Mr. Listyev first captured the public imagination in 1987, in the early, heady days of glasnost and perestroika, as one of the creators and hosts of "Vzglyad," or "Viewpoint," a news and talk show that introduced honesty to the airwaves.

He moved gracefully from serious news to pure entertainment and back. He created and emceed a Russian version of "Wheel of Fortune," then a Phil Donahue-like show that examined social issues, and, more recently, a Larry King-like interview show called "Chas Pik," or "Prime Time."

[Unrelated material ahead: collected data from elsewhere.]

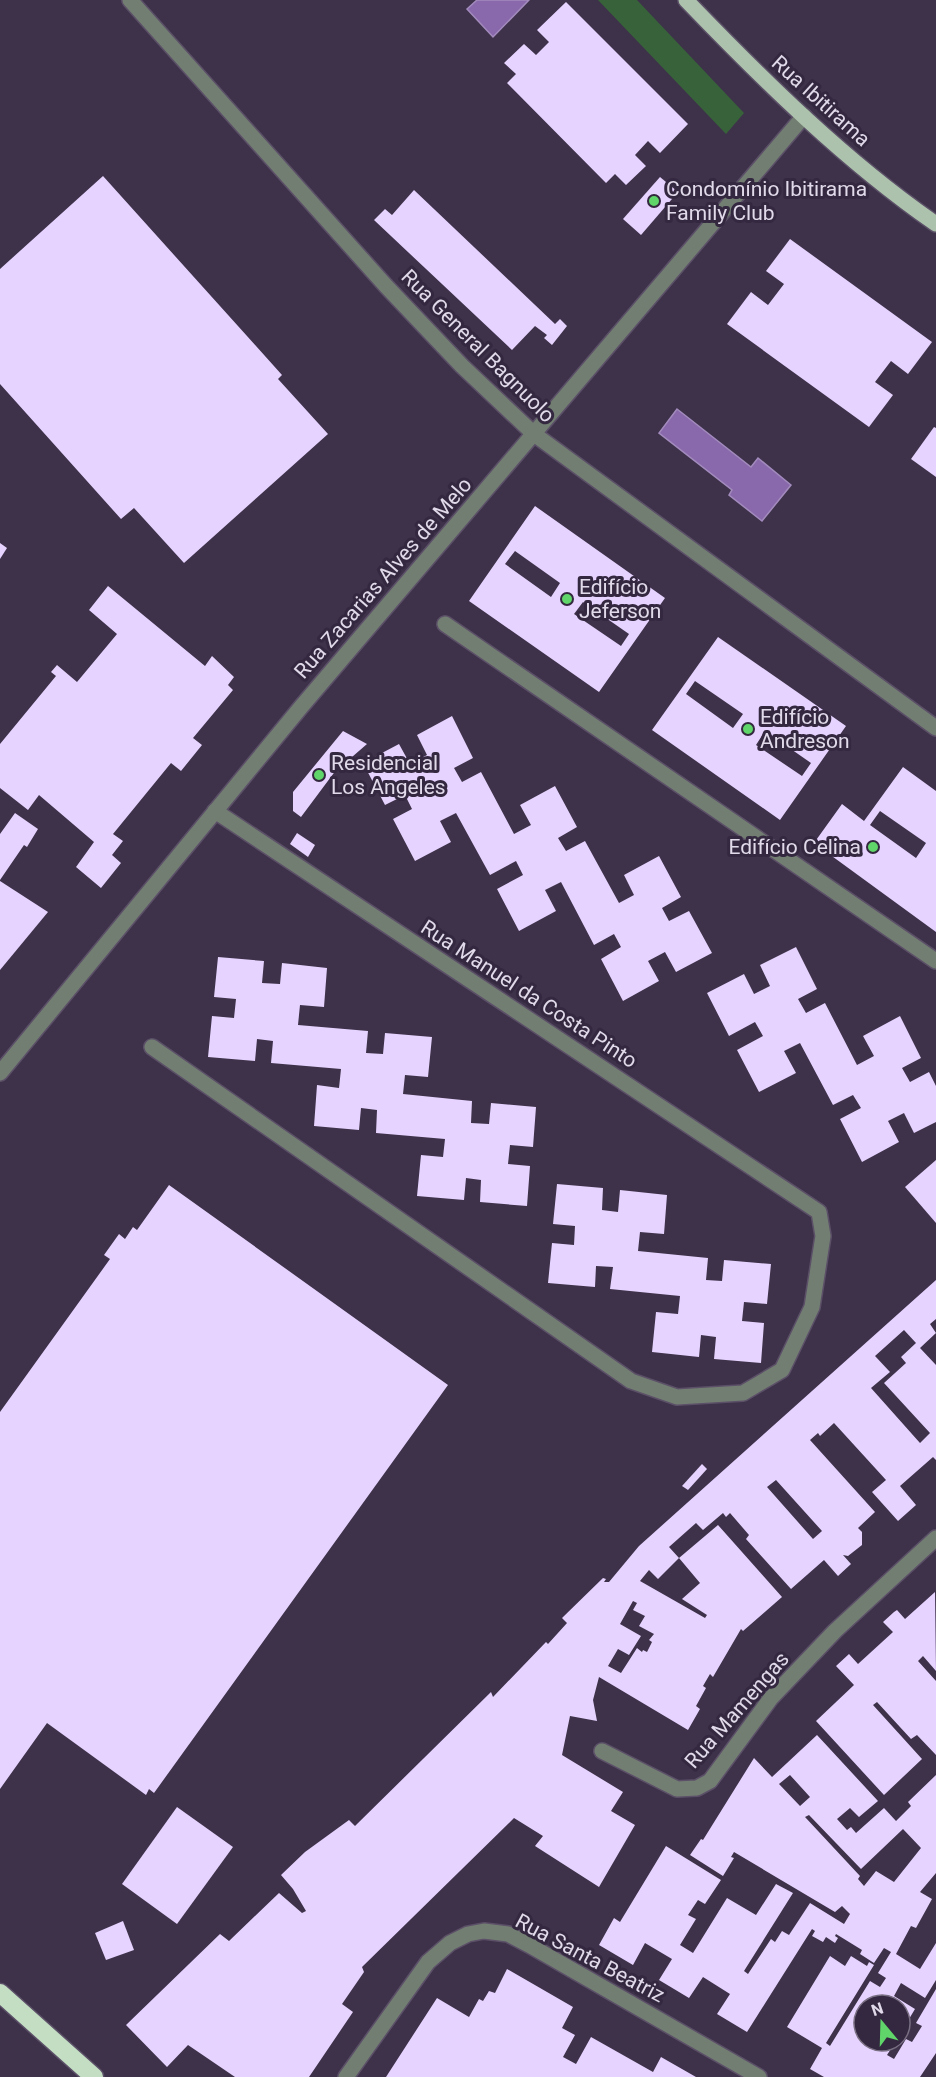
<svg xmlns="http://www.w3.org/2000/svg" width="936" height="2077" font-family="Roboto,sans-serif">
<style>
.green{fill:#38623a}
.water{fill:#8969ab;stroke:#a38bbe;stroke-width:1.5}
.building{fill:#e7d3ff;fill-rule:evenodd}
.lines{fill:none;stroke-linecap:round;stroke-linejoin:round}
.minor-casing{stroke:#5b5067;stroke-width:18}
.major-casing{stroke:#5b5067;stroke-width:18}
.highway-casing{stroke:#5b5067;stroke-width:21}
.minor{stroke:#737e73;stroke-width:15}
.major{stroke:#adc2ad;stroke-width:15}
.highway{stroke:#c4dec4;stroke-width:18}
.poi-dot{fill:#60d56a;stroke:#33283f;stroke-width:2}
.labels{text-anchor:middle;dominant-baseline:central;stroke-width:6;stroke-linejoin:round;paint-order:stroke}
.street-label{font-size:21px;fill:#e1daea;stroke:#33283f}
.poi-label{font-size:21px;fill:#e1daea;stroke:#33283f;text-anchor:start}
</style>
<rect width="100%" height="100%" fill="#3d324a"/>
<polygon class="green" points="598,0 637,0 744,113 726,134"/>
<g class="water">
<polygon points="477,0 529,0 493,37 467,9"/>
<polygon points="677,409 751,467 758,458 791,485 762,521 729,495 732,490 659,433"/>
</g>
<g class="building">
<polygon points="566,2 688,124 660,153 648,141 635,155 646,166 626,185 615,174 606,183 507,83 516,74 504,63 524,44 536,55 549,42 537,30"/>
<polygon points="103,176 282,375 278,379 328,434 184,563 134,508 121,519 0,384 0,269"/>
<polygon points="660,177 678,192 641,235 623,219"/>
<polygon points="414,190 555,324 560,319 567,326 552,345 544,338 547,335 535,326 512,350 374,220 385,209 392,215"/>
<polygon points="790,239 932,342 908,374 891,361 875,382 893,395 869,427 727,324 751,292 768,305 784,284 766,271"/>
<polygon points="934,427 936,428 936,477 911,459"/>
<path d="M535,506l130,92 -66,94 -130,-91zM515,551l45,32 -9,14 -46,-33zM583,602l46,32 -8,12 -47,-32z"/>
<polygon points="0,543 7,548 0,559"/>
<polygon points="108,586 205,666 212,656 234,677 228,685 233,690 193,738 202,745 181,771 171,763 113,834 123,841 112,855 121,863 101,888 76,867 94,842 39,795 28,810 0,788 0,744 56,676 51,672 57,665 77,682 117,634 89,610"/>
<path d="M718,637l128,89 -66,94 -128,-90zM695,681l48,33 -10,14 -47,-34zM765,731l46,32 -9,13 -46,-31z"/>
<polygon points="452,716 473,758 454,768 462,782 481,772 514,834 531,825 520,805 555,786 577,827 558,838 566,851 585,841 619,903 634,895 624,875 659,856 681,897 662,908 669,921 689,911 712,953 676,972 665,952 648,961 659,981 623,1001 601,959 621,947 614,934 594,945 561,882 545,890 556,911 519,931 497,889 523,875 516,861 490,875 456,813 440,821 451,842 415,861 393,819 412,809 405,795 385,805 363,763 399,744 410,764 427,755 417,735"/>
<polygon points="343,731 367,744 352,757 345,758 301,817 293,811 293,792"/>
<path d="M903,767l33,24v141l-122,-89 28,-39 22,17zM880,811l46,32 -10,15 -46,-33z"/>
<polygon points="15,813 38,829 27,847 24,845 0,880 0,834"/>
<polygon points="297,833 315,845 308,857 290,844"/>
<polygon points="0,881 48,912 0,970"/>
<polygon points="796,947 817,989 798,999 806,1013 825,1003 857,1065 874,1056 863,1036 900,1016 921,1058 902,1068 910,1082 929,1072 936,1086 936,1122 914,1133 904,1113 888,1121 899,1142 862,1162 840,1119 861,1108 853,1095 833,1105 800,1043 784,1051 796,1073 759,1092 737,1050 763,1036 755,1022 729,1036 707,993 744,974 754,994 770,986 760,965"/>
<polygon points="218,957 264,961 262,983 280,984 282,963 327,968 324,1007 300,1005 298,1025 368,1031 366,1053 383,1054 385,1033 432,1037 428,1077 405,1075 403,1094 472,1101 471,1123 489,1124 491,1103 536,1107 533,1147 510,1145 508,1164 530,1166 527,1206 480,1202 481,1180 466,1178 464,1200 417,1196 421,1155 443,1157 445,1139 376,1133 377,1110 361,1108 359,1130 314,1126 317,1085 339,1088 341,1069 271,1063 273,1041 257,1039 255,1061 208,1057 212,1016 234,1018 236,999 214,997"/>
<polygon points="936,1160 936,1223 905,1187"/>
<polygon points="557,1184 603,1188 602,1210 618,1212 620,1190 667,1195 664,1234 640,1232 638,1251 708,1258 706,1280 722,1281 724,1260 771,1264 767,1304 744,1302 742,1321 764,1323 761,1363 714,1359 716,1337 701,1335 699,1357 652,1352 656,1312 678,1314 680,1296 610,1289 613,1267 596,1266 595,1287 548,1283 552,1243 574,1245 575,1226 553,1224"/>
<polygon points="169,1185 448,1385 154,1793 149,1789 146,1795 47,1723 0,1789 0,1412 110,1259 104,1255 119,1234 125,1239 133,1227 137,1230"/>
<path d="M936,1280v39l-6,5 6,9 -16,15 16,17v95l-3,-3 -33,29 16,19 -18,16 -26,-29 14,-12 -52,-57 -14,13 -2,-3 -8,7 65,72 -17,16 4,4v13l-14,11 -5,-1 8,9 -13,12 -14,-16 -33,29 -45,-50 3,-4 -19,-22 -4,4 -3,-4 -20,17 -7,-7 -27,24 10,11 -21,21 -9,-9 -9,11 65,37 2,-3 -25,-16 18,-16 -21,-25 39,-33 64,72 -39,34 -2,-2 -28,48 -3,-3 -7,12 3,2 -10,18 4,3 -12,21 -89,-53 -6,23 4,21 -27,-5 -8,39 61,37 -12,19 24,14 -36,62 -64,-41 8,-10 -29,-18 -152,149 2,5 -22,32 11,8 -44,65h-74l-47,-32 -21,22 -41,-42 94,-91 9,7 50,-48 23,20 4,-2 -13,-22 -12,-14 24,-23 44,-32 6,6 136,-134 2,5 53,-55 2,2 19,-21 -5,-5 41,-40 3,1 -2,3h5l30,-36zM904,1330l12,13 -15,14 5,6 -22,20 46,50 -10,10 -49,-55 19,-16 -15,-16zM776,1480l46,51 -9,8 -46,-52zM633,1601l4,2 -4,7 12,6 -6,10 15,8 -5,6 3,2 -5,10 -4,-2 -1,2 -5,-4 -16,25 -13,-7 10,-17 11,6 12,-19 -21,-12z"/>
<polygon points="702,1464 707,1469 688,1490 682,1486"/>
<polygon points="935,1592 936,1671 923,1656 918,1661 936,1681 936,1755 917,1735 911,1739 877,1702 873,1705 922,1759 884,1795 816,1721 854,1685 836,1666 849,1654 858,1664 893,1632 883,1622 894,1612 897,1610 905,1619"/>
<path d="M817,1735l61,66 -19,16 -9,-9 -13,11 10,11 4,-3 5,6 28,-25 12,13 15,-15 -3,-4 28,-27v98l-16,19 12,7 -16,29 -5,-2 -15,28 24,15 16,-26v37l-11,18 -24,-15 -7,13 21,13 -15,25v-29h-36v36h32l-9,14 7,4 12,-20 6,3 10,-16 -6,-3 20,-34v64l-16,24h-96l-14,-8 12,-21 -35,-21 43,-71 15,10 6,-10 16,10 2,-4 5,3 -48,78 4,3 40,-65 10,6 6,-9 -8,-5 13,-21 -7,-4 -10,15 -14,-9 2,-4 -26,-16 -1,2 3,2 -3,5 -9,-6 -3,5 -11,-6 3,-5 -3,-2 -65,103 -30,-18 13,-20 -27,-17 -14,21 -30,-18 13,-21 -27,-16 -12,22 -34,-20 15,-27 6,4 46,-76 55,34 -16,24 -7,-4 -10,15 8,4 -16,26 13,8 34,-55 29,17 20,-31 17,9 -49,78 4,3 23,-35 4,3 7,-11 7,4 21,-32 34,21 6,-10 -8,-8 -7,6 -101,-60 -3,5 3,1 -11,18 -33,-21 11,-16 2,1 51,-82 18,19zM790,1775l20,22 -10,9 -21,-22zM809,1815l52,54 42,-40 18,19 -27,34 -18,-11 -12,15 -6,-7 2,-3 -55,-59z"/>
<polygon points="177,1807 233,1847 177,1924 122,1884"/>
<polygon points="123,1921 134,1950 106,1960 95,1933"/>
<polygon points="507,1969 573,2007 562,2028 575,2035 563,2057 576,2064 591,2037 653,2072 661,2057 696,2077 386,2077 437,1998 469,2017 479,1999 483,2001 489,1991 495,1993"/>
</g>
<g class="lines">
<defs>
<g id="minor">
<polyline points="130,0 386,286 462,366 534,434 936,728"/>
<polyline points="445,624 936,961"/>
<polyline points="152,1047 631,1381 677,1397 743,1393 782,1370 812,1307 823,1236 819,1212 215,811"/>
<polyline points="0,1073 301,707 804,116"/>
<polyline points="602,1751 677,1789 697,1788 710,1781 771,1698 835,1631 936,1538"/>
<polyline points="346,2077 428,1962 450,1943 468,1934 484,1931 508,1934 529,1945 759,2077"/>
</g>
<path id="major" d="M686,0c76,79 160,162 250,224"/>
<polyline id="highway" points="0,1993 94,2077"/>
</defs>
<use href="#minor" class="minor-casing"/>
<use href="#major" class="major-casing"/>
<use href="#highway" class="highway-casing"/>
<use href="#minor" class="minor"/>
<use href="#major" class="major"/>
<use href="#highway" class="highway"/>
</g>
<g class="poi-dot">
<circle cx="654" cy="201" r="6"/>
<circle cx="567" cy="599" r="6"/>
<circle cx="748" cy="729" r="6"/>
<circle cx="319" cy="775" r="6"/>
<circle cx="873" cy="847" r="6"/>
</g>
<g class="labels">
<g class="street-label">
<text transform="translate(821 101) rotate(42)">Rua Ibitirama</text>
<text transform="translate(478 346) rotate(45)">Rua General Bagnuolo</text>
<text transform="translate(383 578) rotate(-49)">Rua Zacarias Alves de Melo</text>
<text transform="translate(529 994) rotate(33)">Rua Manuel da Costa Pinto</text>
<text transform="translate(737 1710) rotate(-49)">Rua Mamengas</text>
<text transform="translate(590 1958) rotate(28)">Rua Santa Beatriz</text>
</g>
<g class="poi-label">
<text x="666" y="189">Condomínio Ibitirama<tspan x="666" dy="24">Family Club</tspan></text>
<text x="579" y="587">Edifício<tspan x="579" dy="24">Jeferson</tspan></text>
<text x="760" y="717">Edifício<tspan x="760" dy="24">Andreson</tspan></text>
<text x="331" y="763">Residencial<tspan x="331" dy="24">Los Angeles</tspan></text>
<text x="861" y="847" text-anchor="end">Edifício Celina</text>
</g>
</g>
<g transform="translate(882 2023) rotate(341)"><circle r="28" fill="#33283f" stroke="#796f83" stroke-width="1.5"/>
<path d="M0-4.5L10 22L0 15L-10 22Z" fill="#60d56a"/>
<text y="-9" font-size="16" font-weight="bold" text-anchor="middle" fill="#e1daea">N</text>
</g>
</svg>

"Our hopes were killed with him," said Ludmilla Zavyelyeva, 37, who clung to the fence outside Ostankino. "Now we know everything is arbitrary. It can happen to anyone."

Nearby stood Irina Prokhanova, 40, holding two red carnations. Great tears rolled down her face.

"He was the best we had," she said. "He was our future. He was part of the younger, thinking generation. Undoubtedly he helped change our country. I can only hope something will finally be done, but I don't have many hopes."

Mr. Yeltsin spoke slowly, gravely and without notes in his 10-minute talk with Ostankino employees. He moved barely a muscle. His voice rose to a near snarl, however, when he spoke of the fight against crime.

He spoke of the government of Uzbekistan, which has executed officials found to be corrupt.

"We fear ourselves," he said. "We fear turning Russia into a police state. We shirk tougher measures because of this fear."

The crowd outside found Mr. Yeltsin's words neither reassuring nor threatening: Nothing will happen, they said.

"It took 70 years for us to destruct," said Gennady Petrov, 27, a bartender.

"It will take another 70 years to construct something new."